What I learned was that UI Toolkit can behave in multiple ways depending on if your UI is meant to function as a tool window for work in the editor, or more like I have in my project, functionally as a UI menu to create a screen overlay that can detect input at runtime without needing to leave the viewport.

image_2026-01-20_163946005.png

Final Tool

Learning Outcomes:

  • My main goals going into this project were to learn about using both Unity's new UI Toolkit and to get my hands dirty for the first time with runtime tooling. I felt like this little experiment paid off in both of those regards.

 

  • I would say the biggest lessons I got out of going through setting up this tool (with this small set of first person shooter elements which I made) was:

    • That in order to do a larger scale piece like this, it will need to both be project specific (meaning it wouldn't suit well to being a plugin that can adapt to any project)

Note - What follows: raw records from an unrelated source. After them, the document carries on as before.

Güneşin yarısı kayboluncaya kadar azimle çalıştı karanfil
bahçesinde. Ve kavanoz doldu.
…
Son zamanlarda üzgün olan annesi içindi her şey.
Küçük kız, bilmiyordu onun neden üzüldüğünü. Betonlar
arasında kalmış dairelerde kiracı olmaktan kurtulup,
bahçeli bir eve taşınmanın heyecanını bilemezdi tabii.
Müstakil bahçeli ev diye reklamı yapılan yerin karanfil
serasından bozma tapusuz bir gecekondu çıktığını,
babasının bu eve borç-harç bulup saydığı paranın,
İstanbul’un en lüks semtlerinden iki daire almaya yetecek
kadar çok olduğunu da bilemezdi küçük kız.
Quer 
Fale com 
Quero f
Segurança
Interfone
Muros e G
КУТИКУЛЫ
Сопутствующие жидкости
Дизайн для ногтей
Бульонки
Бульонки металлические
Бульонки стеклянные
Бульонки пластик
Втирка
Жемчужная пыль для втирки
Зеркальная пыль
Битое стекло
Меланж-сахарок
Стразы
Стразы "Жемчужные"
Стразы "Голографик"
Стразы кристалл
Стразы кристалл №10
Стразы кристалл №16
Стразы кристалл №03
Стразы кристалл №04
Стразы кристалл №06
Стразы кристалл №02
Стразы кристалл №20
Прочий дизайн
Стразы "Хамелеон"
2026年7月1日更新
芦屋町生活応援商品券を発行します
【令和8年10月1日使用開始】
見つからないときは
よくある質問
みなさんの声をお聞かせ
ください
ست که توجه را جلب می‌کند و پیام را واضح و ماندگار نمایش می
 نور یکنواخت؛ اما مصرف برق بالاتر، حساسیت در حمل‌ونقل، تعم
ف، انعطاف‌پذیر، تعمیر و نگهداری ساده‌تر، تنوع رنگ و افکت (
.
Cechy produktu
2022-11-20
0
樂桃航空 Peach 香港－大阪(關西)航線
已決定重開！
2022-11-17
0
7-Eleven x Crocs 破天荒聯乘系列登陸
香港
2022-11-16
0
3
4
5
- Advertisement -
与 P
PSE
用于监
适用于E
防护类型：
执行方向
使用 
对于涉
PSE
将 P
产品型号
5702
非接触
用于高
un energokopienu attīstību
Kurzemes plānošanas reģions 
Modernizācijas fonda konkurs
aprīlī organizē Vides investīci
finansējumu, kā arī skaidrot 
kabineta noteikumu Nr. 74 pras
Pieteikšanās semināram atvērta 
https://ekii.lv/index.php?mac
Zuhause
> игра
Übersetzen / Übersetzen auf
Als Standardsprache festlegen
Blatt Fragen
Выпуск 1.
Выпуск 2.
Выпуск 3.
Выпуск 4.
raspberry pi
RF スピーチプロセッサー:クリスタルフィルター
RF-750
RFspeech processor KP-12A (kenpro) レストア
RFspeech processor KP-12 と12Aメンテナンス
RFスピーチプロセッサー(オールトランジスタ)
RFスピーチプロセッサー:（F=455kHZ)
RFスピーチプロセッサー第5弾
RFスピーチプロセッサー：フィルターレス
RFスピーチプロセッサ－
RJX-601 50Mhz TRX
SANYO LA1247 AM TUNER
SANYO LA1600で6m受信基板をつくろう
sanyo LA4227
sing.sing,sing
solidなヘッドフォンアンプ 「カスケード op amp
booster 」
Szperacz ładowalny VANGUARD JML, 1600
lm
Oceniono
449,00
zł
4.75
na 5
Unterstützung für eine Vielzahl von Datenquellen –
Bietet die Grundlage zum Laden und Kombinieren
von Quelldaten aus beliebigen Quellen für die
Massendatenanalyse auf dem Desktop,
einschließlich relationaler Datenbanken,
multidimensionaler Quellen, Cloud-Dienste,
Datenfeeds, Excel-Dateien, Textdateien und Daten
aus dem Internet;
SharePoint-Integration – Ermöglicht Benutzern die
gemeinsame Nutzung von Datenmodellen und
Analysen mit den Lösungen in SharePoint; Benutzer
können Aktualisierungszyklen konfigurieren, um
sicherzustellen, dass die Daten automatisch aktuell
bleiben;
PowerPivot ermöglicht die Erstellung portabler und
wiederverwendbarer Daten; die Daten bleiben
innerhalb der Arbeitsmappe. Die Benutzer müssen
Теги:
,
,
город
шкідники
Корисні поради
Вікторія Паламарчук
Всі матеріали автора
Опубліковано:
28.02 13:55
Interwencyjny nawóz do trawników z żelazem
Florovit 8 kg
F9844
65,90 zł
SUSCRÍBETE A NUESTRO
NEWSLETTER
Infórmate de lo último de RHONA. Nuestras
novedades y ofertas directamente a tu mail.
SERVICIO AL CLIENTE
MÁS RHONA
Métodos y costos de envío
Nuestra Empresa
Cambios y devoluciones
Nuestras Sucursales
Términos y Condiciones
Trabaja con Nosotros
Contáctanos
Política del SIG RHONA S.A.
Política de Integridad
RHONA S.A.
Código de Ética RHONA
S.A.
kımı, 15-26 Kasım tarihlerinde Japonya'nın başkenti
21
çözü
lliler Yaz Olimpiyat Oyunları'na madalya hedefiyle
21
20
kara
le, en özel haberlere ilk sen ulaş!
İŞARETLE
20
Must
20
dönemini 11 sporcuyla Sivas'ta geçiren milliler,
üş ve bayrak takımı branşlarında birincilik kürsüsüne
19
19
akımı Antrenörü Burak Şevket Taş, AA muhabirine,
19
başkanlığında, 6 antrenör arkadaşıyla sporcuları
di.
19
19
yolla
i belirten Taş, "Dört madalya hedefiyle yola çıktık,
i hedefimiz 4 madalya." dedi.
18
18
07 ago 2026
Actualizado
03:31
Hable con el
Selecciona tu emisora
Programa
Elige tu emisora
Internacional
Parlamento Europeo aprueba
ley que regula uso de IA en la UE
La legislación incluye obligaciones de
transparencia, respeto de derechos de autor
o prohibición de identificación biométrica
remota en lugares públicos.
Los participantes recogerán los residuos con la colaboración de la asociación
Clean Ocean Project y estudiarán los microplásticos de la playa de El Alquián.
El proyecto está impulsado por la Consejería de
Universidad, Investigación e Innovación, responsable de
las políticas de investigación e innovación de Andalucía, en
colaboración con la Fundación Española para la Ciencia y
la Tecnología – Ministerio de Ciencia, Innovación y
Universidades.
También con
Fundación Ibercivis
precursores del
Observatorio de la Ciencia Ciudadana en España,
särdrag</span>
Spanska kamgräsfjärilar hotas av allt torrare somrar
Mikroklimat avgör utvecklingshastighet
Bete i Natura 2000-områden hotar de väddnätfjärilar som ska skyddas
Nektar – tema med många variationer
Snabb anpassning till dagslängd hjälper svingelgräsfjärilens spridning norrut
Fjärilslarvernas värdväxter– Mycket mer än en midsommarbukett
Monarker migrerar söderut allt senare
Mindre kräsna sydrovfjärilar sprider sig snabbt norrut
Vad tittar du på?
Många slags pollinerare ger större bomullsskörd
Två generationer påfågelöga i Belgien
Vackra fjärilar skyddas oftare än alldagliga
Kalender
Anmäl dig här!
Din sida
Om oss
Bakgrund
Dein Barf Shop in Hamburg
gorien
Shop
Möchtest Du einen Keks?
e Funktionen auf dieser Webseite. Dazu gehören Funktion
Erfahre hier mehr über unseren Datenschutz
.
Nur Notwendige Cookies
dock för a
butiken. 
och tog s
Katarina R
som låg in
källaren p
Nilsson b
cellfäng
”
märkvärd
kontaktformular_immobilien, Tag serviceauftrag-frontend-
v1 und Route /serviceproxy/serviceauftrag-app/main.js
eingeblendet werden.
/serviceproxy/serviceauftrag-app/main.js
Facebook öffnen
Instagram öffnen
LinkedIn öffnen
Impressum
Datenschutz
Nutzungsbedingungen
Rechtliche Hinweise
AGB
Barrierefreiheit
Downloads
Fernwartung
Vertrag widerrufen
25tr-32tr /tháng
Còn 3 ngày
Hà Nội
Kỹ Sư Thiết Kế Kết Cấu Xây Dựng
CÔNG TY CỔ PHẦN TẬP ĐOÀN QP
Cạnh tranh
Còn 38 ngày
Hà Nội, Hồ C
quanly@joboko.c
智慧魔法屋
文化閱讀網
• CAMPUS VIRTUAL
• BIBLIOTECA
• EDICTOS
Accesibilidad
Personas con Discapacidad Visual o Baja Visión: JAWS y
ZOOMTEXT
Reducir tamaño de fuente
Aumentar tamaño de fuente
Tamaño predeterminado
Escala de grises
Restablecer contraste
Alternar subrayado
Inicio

    • and that because of that, it would really need to be considered from early on in a project so the core architecture could be built to support it.

Thoughts for the Future:

  • Runtime tooling is super helpful for creating quick access to debug features, and in ways much cleaner than hard coded debug keys or debug log information.

 

  • These core practices can easily be adapted to any engine (not just Unity), and I have since done so frequently, particularly in Unreal Engine 5.

  • For this specific tool, there's a great deal of room for expansion as well to meet the needs of unique projects, and to add more use cases directly to core the core system, such as additional save states, and timeline scrubbing. I look forward to realizing expansions of this idea on various projects in the future!